Noteworthy are the two high-resistivity bodies located directly beneath Son-Kul Lake (6a) and at depths of 6–12 km (6b), with the values of apparent resistivity (AR) 1000–1600 Ω m and separated by a horizontal electrically conductive zone (AR = 160–200 Ω m) at a depth of ~5 km (6c), which may be due to intense fracturing of rocks. The high-resistivity objects (6a) and (6b) may have previously composed a single body, a large intrusive massif comparable in size to a batholith, the depth of which reaches 15 km and the thickness of which is ~6 km.

The subhorizontal zone of high electrical conductivity (7) may be due to tectonic disintegration of rocks and their high fluid saturation; this is in a good agreement with the position of the upper crustal conductive layer, sporadically distributed throughout the entire Central Tien Shan [18].

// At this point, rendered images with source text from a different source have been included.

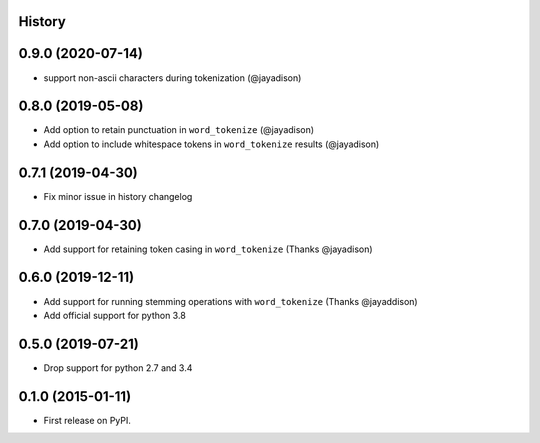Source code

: .. :changelog:

History
-------

0.9.0 (2020-07-14)
------------------
* support non-ascii characters during tokenization (@jayadison)

0.8.0 (2019-05-08)
------------------
* Add option to retain punctuation in ``word_tokenize`` (@jayadison)
* Add option to include whitespace tokens in ``word_tokenize`` results (@jayadison)

0.7.1 (2019-04-30)
--------------------
* Fix minor issue in history changelog

0.7.0 (2019-04-30)
--------------------
* Add support for retaining token casing in ``word_tokenize`` (Thanks @jayadison)

0.6.0 (2019-12-11)
---------------------

* Add support for running stemming operations with ``word_tokenize`` (Thanks @jayaddison)
* Add official support for python 3.8

0.5.0 (2019-07-21)
---------------------
* Drop support for python 2.7 and 3.4

0.1.0 (2015-01-11)
---------------------

* First release on PyPI.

In general, the integral pattern of the distribution and morphology of zones of high electrical conductivity in this crustal segment of the Central and Northern Tien Shan may reflect, in our opinion, a discretely localized manifestation of palm tree–type structures associated with the evolution of transpressive suture zones of local deformation during the Hercynian and Alpine tectogenesis [19]. As a rule, the latter are combined with compensatory structures of transtension in the form of pull-apart intermontane basins spatially and hierarchically [5, 20].


Thus, a comparative analysis of geological and geophysical data on key elements of the geoelectric model developed along the Son-Kul MTS profile was carried out. Due to the significantly more detailed and accurate MTS data, the boundaries of the Issyk-Kul microcontinent corresponding to modern tectonic concepts were obtained in the conductive structures of the constructed geoelectric cross-section at the stage of qualitative interpretation and the first quantitative estimates. The fault zones are clearly identified in the geoelectric cross-section in the form of subvertical conductive heterogeneities with different slopes of the interpreted deep structures. According to the currently available geological and geophysical data (the results of study on earthquake sources, the results of GPS measurements, structural–geological studies) for the Central Tien Shan, the zone considered occurs under the conditions of general horizontal submeridional compression. Thrust faults formed in horizontal compression settings can subside both northward and southward. This conclusion is supported by the cross-section constructed. Most likely, geoelectric anomalies (highly conductive structures) have different vergence and shape, similar to those of palm tree–type transpressive suture structures. The distribution of high-resistivity objects in the upper part of the cross-section (to depths of ~25 km) supports the existing ideas about the block–hierarchical structure of the upper part of the Earth’s crust in the Central Tien Shan, and the size of the blocks reflects the degree of discreteness of its tectonic processing. Such representation for the upper part of the Earth’s crust is in agreement with the tectonophysical concepts of a system of successively enclosed smaller elements in larger stable ones (a zone–block structure), as well as the presence of mobile zones limiting them. It is accepted that such mobile zones differ from stable blocks by the high dislocation of the geological substrate.